Gertru tenia varios hermanos solteros y una casada, Josefina, que había estado bastante sin venir a verles porque se casó a disgusto de la familia, y todavía no venía mucho. Un día de aquéllos, Gertru la fue a ver. Vivía cerca del río en una casita modesta. Estaba haciendo un jersey para el niño, y llevaba el pelo liso, recogido de cualquier manera, y las uñas sin arreglar. Acababa de volver de un pueblo de la sierra donde vivían los padres de su marido; tenía mucho desorden en la casa, y el niño estaba con la tosferina. Todas estas cosas se las contó a Gertru con un tono de voz opaco y uniforme, sin dejar de mirar la manga del jersey, que crecía imperceptiblemente en las agujas. Gertru se había sentado enfrente de ella y la miraba. También le dijo que no se encontraba bien porque esperaba el segundo niño para abril.

– De este embarazo no le digas nada a mamá todavía, ¿sabes?, para qué se va a andar preocupando.

La noticia de que Gertru se casaba la recibió sin mostrar alegría ni extrañeza. Solamente levantó la cara y dijo:

– Mujer, tiempo tenias. Claro que ya pareces mayor, has cambiado mucho.
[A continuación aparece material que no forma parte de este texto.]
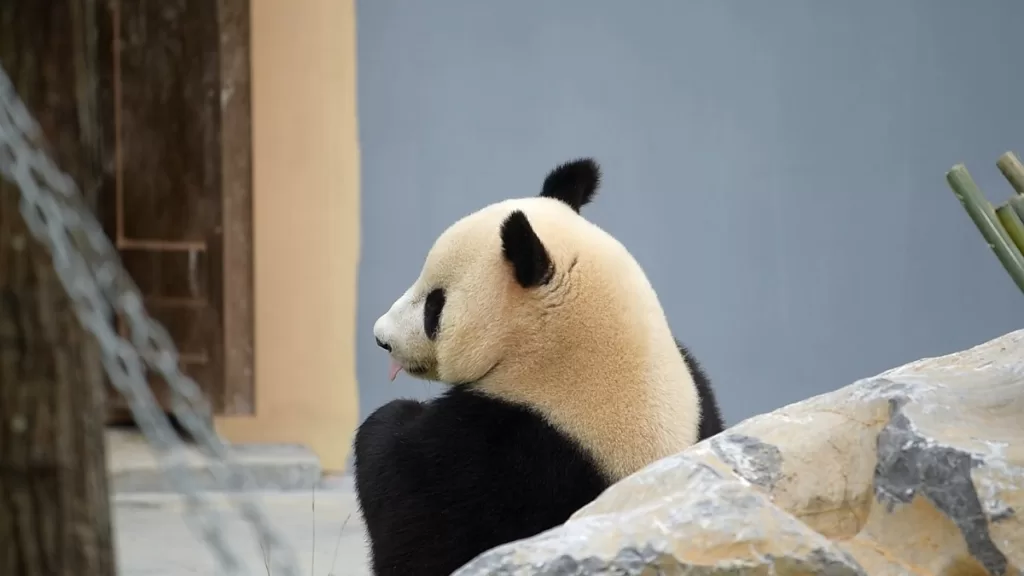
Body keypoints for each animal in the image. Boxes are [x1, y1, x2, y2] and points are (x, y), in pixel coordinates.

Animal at [353, 158, 725, 576]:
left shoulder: (513, 455)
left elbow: (415, 518)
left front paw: (395, 417)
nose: (381, 337)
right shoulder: (699, 404)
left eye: (436, 305)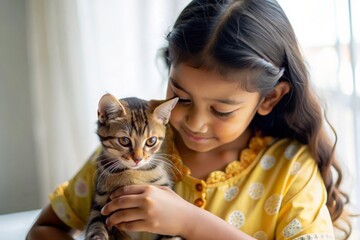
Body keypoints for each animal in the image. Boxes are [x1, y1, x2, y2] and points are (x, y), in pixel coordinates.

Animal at [84, 94, 180, 240]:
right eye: (124, 140)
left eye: (151, 141)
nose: (138, 159)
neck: (132, 173)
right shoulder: (99, 206)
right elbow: (95, 227)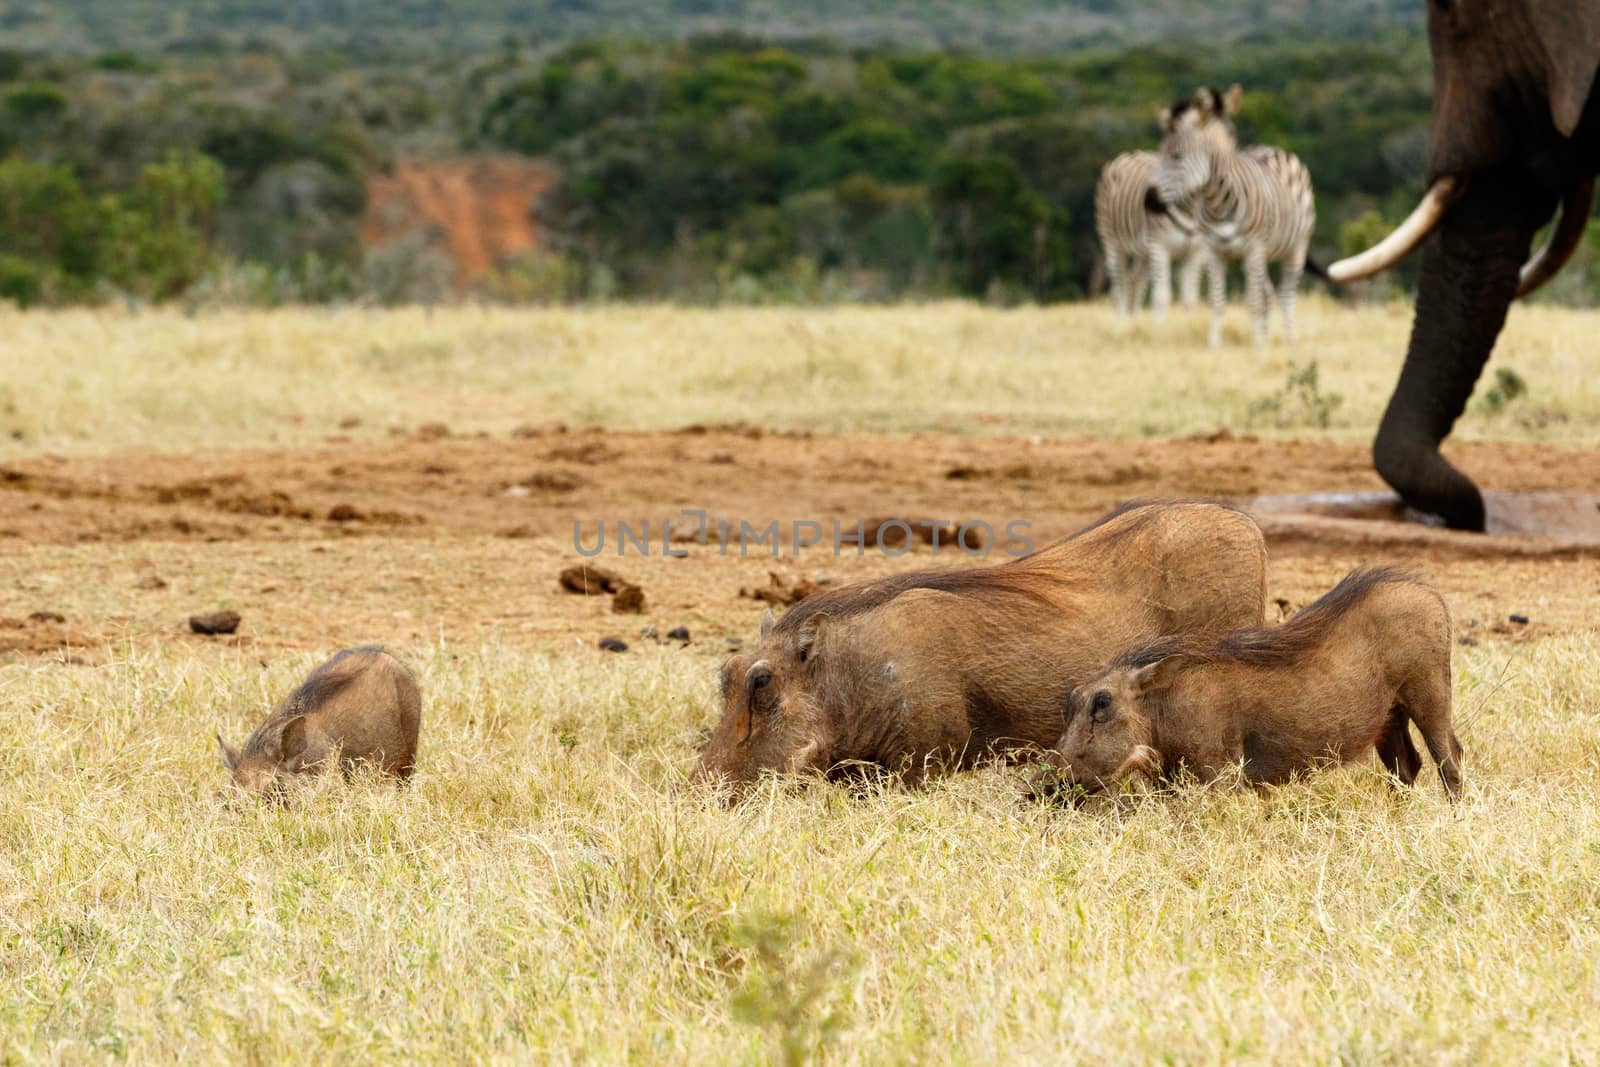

Gertru llevaba tacones y tenía las piernas cruzadas. Josefina le miró las caderas, el vientre liso bajo el suéter ceñido. Cuando ella era soltera, las señoras de Fuenterrabía le decían a mamá, los veranos: (Tu chica, qué estilo. No es que sea guapa, pero tiene un estilo). Nadaba, dormía siesta, comía de todo. No costaba trabajo, entonces, estar en forma. Ella este verano había seguido el consejo de otras amigas casadas y se había cuidado un poco más, había ido alguna vez a la peluquería, se había quitado los pelos de las piernas, pero eran cosas que llevaban tiempo y se hacían a desgana, sin ilusión, el niño mamando todavía cada tres horas. Suspiró.

– Pues me alegro de que te cases, Gertru, mujer. ¿Y cuándo dices que es la pedida?

– El lunes, en casa, para celebrar también mi cumpleaños. No dejes de venir. Y que venga también Oscar. Lidia quiere que haya mucha gente, hasta cien, lo paga todo ella. Va a servir la merienda el Castilla con camareros de allí y todo.